>>>>
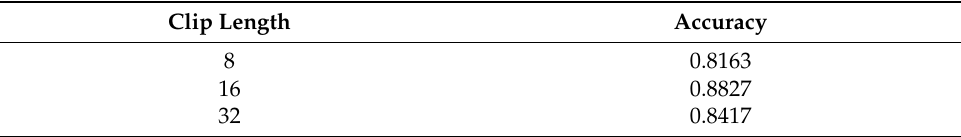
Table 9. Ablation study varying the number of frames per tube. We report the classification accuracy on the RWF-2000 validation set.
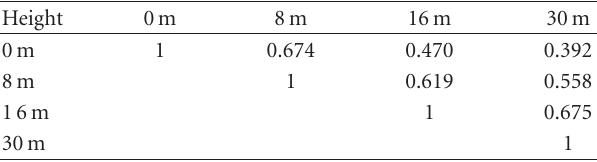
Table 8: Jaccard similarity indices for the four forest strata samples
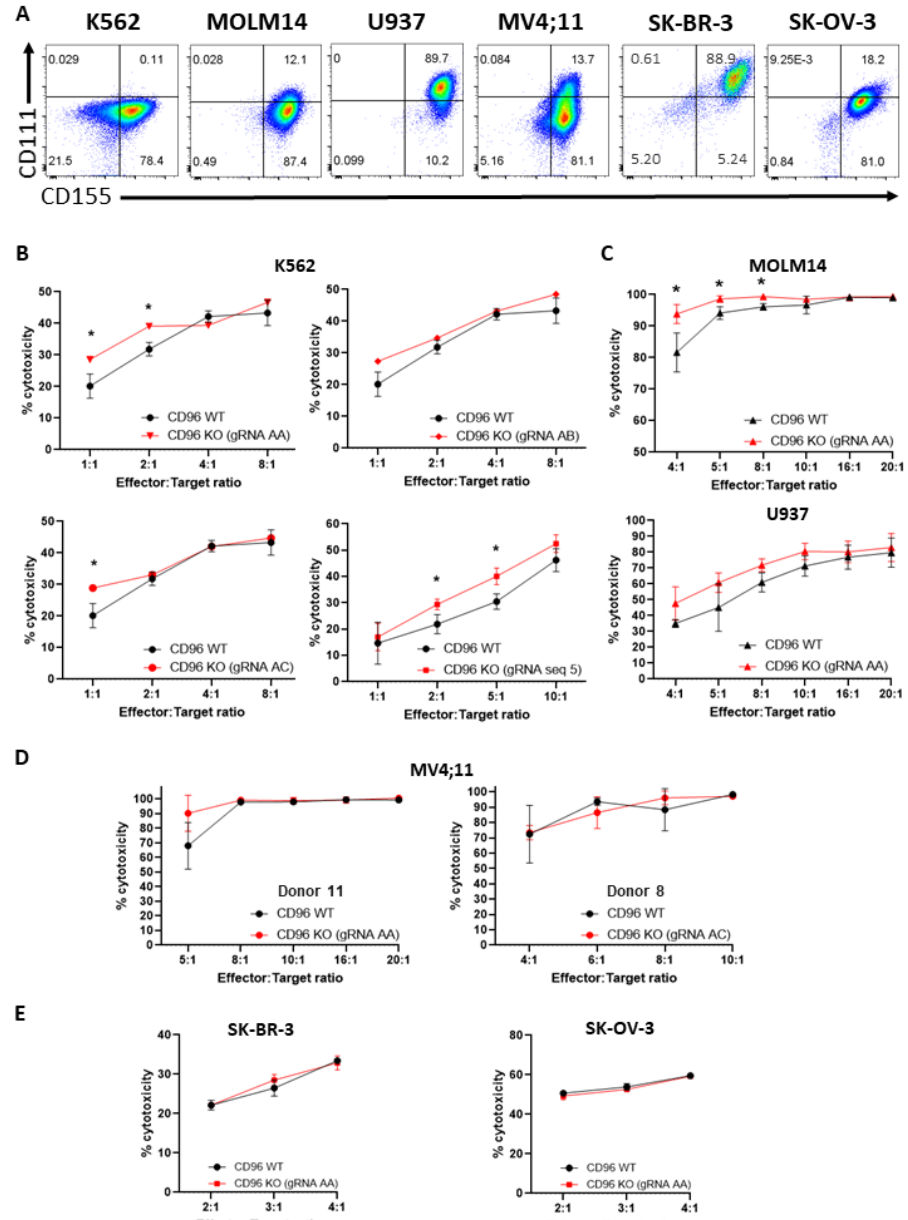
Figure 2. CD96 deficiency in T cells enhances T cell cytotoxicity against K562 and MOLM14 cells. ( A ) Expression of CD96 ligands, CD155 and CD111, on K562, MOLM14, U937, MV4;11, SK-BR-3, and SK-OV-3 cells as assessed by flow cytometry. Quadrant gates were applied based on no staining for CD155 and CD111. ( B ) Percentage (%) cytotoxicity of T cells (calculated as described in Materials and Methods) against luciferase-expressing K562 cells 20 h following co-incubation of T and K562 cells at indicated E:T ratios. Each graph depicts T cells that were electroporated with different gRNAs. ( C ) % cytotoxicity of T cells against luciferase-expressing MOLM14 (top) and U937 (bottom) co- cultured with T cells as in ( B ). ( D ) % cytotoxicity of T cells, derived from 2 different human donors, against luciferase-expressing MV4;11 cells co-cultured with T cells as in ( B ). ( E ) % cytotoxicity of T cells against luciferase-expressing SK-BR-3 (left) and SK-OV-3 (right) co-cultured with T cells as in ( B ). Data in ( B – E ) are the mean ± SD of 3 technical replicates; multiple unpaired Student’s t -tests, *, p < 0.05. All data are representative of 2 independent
<<<<
__Your task__
Copy out each line of the listing that contains the word "Table".

__Exercise result__
Table 9. Ablation study varying the number of frames per tube. We report the classification accuracy on the RWF-2000 validation set.
Table 8: Jaccard similarity indices for the four forest strata samples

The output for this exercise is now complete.